Foundation models can take tens of thousands of GPU hours to train. But at inference time, they can be run in minutes to seconds. Currently, not many researchers have access to HPC computing resources to run traditional weather models. The emergence of pre-trained AI models means that the field of weather and climate modeling has effectively been democratized. This brings the potential for accelerated discovery.

Foundation models could also improve the accuracy of forecasting for other climate applications. Earth’s climate is changing rapidly and disrupting weather patterns globally. For logistics, businesses, and government agencies, the earlier that a pending disaster can be detected, the greater the chance that lives and money can be saved.

Inferring atmospheric dynamics from the data

To be foundational, a foundation model can’t be a one-trick pony. It should be capable of performing many tasks, and ideally, trained on many types of data. This is especially important in weather and climate prediction since many physical processes can often only be observed over certain timeframes and spatial scales. The cyclic El Niño weather pattern, for example, plays out over many months and across half the globe, while tornado initiation can take minutes and arise from processes at the sub-meter scale.

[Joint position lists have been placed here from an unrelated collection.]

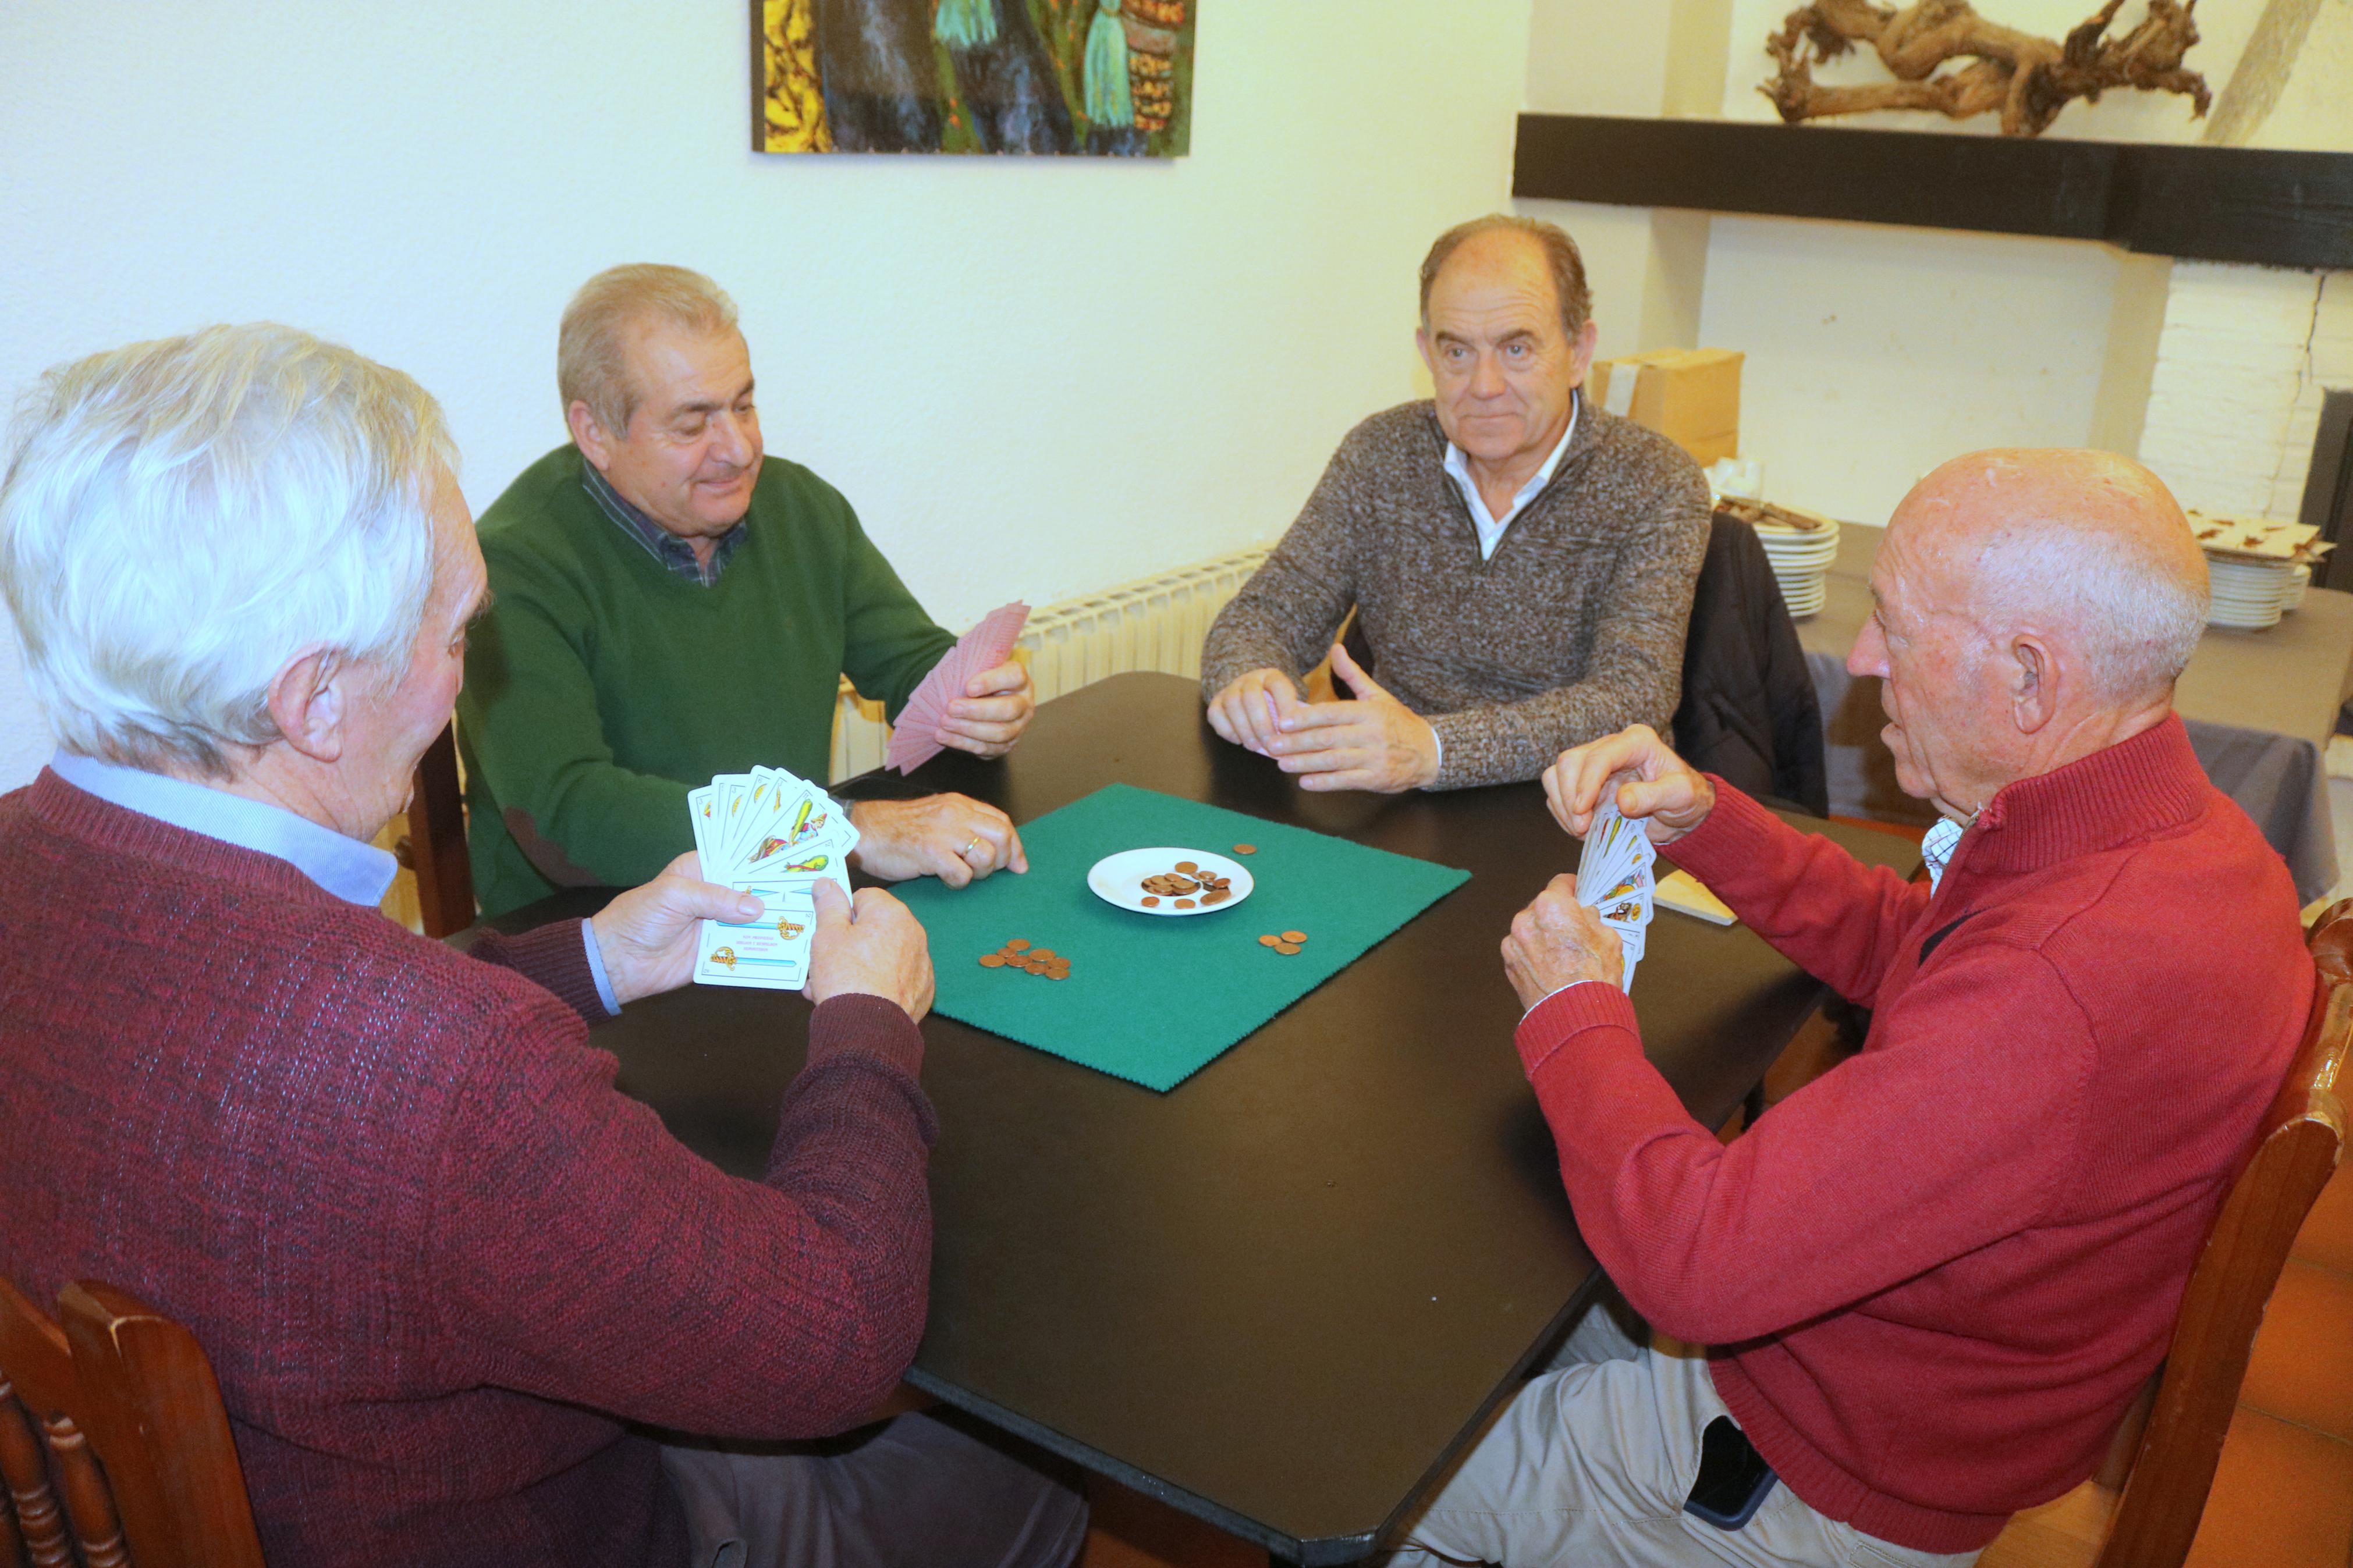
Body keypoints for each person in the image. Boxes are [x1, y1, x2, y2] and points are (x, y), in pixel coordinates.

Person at [0, 324, 1084, 1568]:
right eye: (455, 634)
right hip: (541, 1531)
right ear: (310, 700)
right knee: (1026, 1474)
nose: (463, 679)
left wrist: (603, 956)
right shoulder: (444, 1072)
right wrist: (863, 1023)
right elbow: (832, 1341)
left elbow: (310, 1040)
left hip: (262, 1488)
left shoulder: (32, 855)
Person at [1387, 449, 2316, 1566]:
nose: (1863, 661)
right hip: (1896, 1381)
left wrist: (1574, 1006)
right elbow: (1910, 950)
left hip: (1807, 1473)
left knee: (1355, 1456)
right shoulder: (2190, 843)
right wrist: (1702, 821)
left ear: (2030, 677)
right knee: (1473, 1292)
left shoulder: (2060, 987)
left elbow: (1693, 1256)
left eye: (1895, 629)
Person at [460, 263, 1035, 917]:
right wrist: (843, 832)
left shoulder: (800, 508)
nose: (737, 449)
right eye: (691, 423)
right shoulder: (513, 565)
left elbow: (910, 663)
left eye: (743, 405)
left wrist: (978, 697)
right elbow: (572, 814)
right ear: (595, 432)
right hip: (597, 942)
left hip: (782, 900)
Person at [1199, 214, 1710, 794]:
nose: (1484, 384)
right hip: (1397, 806)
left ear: (1577, 350)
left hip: (1575, 816)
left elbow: (1631, 697)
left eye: (1515, 348)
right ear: (1426, 352)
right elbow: (1263, 614)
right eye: (1457, 352)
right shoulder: (1381, 453)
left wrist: (1436, 750)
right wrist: (1249, 680)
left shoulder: (1656, 482)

Sensors provide a continuous, highly localized record of changing temperatures, winds, and pressure. Satellite images, by contrast, capture environmental changes at longer intervals and lower resolution.

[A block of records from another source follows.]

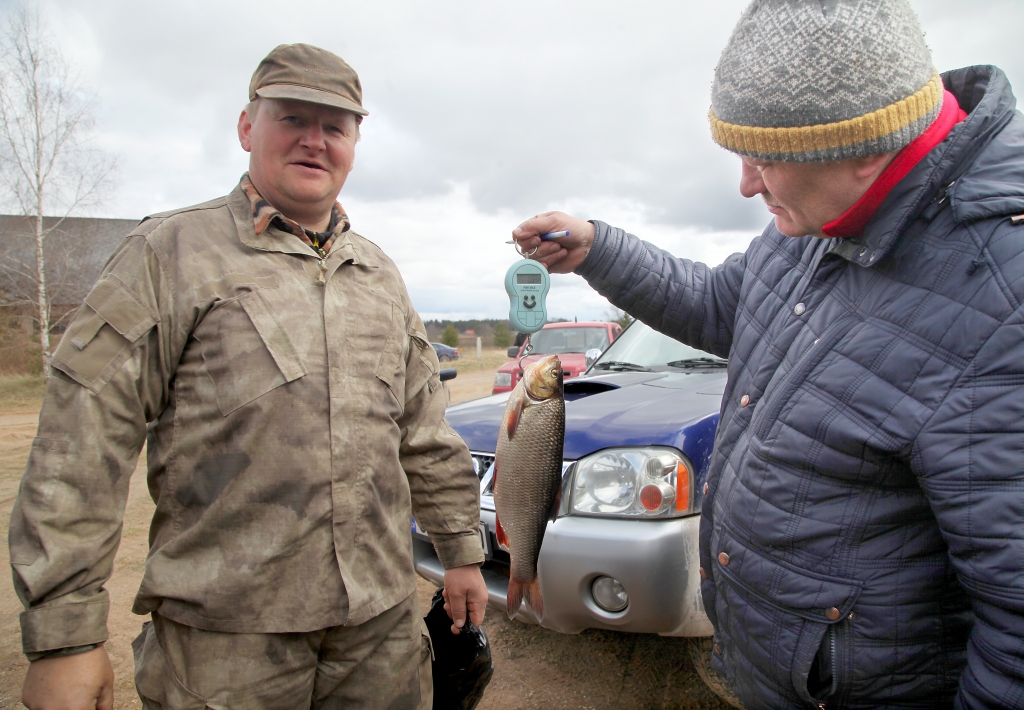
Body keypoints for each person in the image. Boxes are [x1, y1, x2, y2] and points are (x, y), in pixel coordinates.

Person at [513, 1, 1024, 707]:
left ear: (864, 144)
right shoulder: (824, 218)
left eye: (765, 158)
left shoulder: (1003, 293)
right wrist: (600, 249)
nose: (747, 185)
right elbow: (724, 303)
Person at [12, 43, 487, 710]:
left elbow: (423, 432)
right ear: (246, 127)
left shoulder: (379, 276)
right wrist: (65, 639)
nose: (315, 142)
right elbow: (81, 441)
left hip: (378, 639)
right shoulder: (168, 254)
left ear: (355, 142)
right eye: (292, 118)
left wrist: (461, 550)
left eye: (335, 127)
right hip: (225, 648)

IBM and NASA's proposed foundation model will initially be trained on the MERRA-2 dataset, a combination of high-quality observations and estimates of past weather over the last 40 years. Observational data from fixed weather stations, floating weather balloons, and planet-orbiting satellites will be added later. IBM and NASA are currently experimenting with model architectures and techniques to integrate these varying time and spatial scales into one multimodal model.

Other challenges

Current AI models often miss extreme events. This tendency is a known problem for AI models which are trained to ignore outliers. Loss functions minimize the chance of making big mistakes, but consequently they can also miss extreme events. Methods to correct this tendency have been implemented in smaller models. IBM and NASA's challenge will be to extend this work to large foundation models.

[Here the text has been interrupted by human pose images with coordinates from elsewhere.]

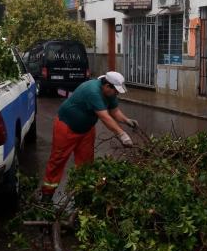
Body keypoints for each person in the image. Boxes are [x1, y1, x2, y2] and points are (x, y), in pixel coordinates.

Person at [40, 71, 138, 199]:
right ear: (107, 86)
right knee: (58, 160)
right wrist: (122, 135)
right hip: (66, 127)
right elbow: (105, 117)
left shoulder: (110, 93)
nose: (117, 94)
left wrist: (127, 121)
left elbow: (114, 111)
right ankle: (47, 195)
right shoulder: (93, 91)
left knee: (86, 163)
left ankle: (82, 194)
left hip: (86, 130)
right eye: (116, 91)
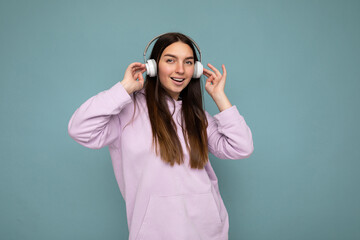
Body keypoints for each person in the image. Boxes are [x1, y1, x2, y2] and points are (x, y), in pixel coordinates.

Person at [68, 32, 254, 240]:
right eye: (170, 60)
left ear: (195, 70)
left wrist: (219, 96)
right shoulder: (127, 111)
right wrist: (124, 88)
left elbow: (242, 147)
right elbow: (80, 129)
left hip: (208, 231)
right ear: (153, 66)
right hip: (154, 233)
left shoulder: (197, 116)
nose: (180, 69)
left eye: (188, 62)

Another issue is climate change itself. The past is not always a great predictor of the future, especially when the climate is warming as rapidly as it is today. A hurricane in 2024, for example, may have higher wind speeds than a hurricane in 1933. As a result, forecasters may not see it coming if their models are based exclusively on historical data. AI, however, makes it possible to continuously update models as circumstances evolve and new data becomes available.

What’s next

IBM and NASA’s goal is to create a multimodal AI foundation model for weather and climate prediction that can be adapted to many downstream tasks with relatively few GPUs. AI experts at IBM will work closely with climate scientists and other domain experts at NASA to test and validate the model on seven applications, including 10-14 day weather forecasts and things like dust storms and aviation turbulence.

Once trained, the model will be made openly available on Hugging Face, making weather and climate modeling much more accessible to the global research community. This work is part of a larger effort by IBM and NASA to develop foundation models that can answer some of the most pressing questions about our changing climate and environment.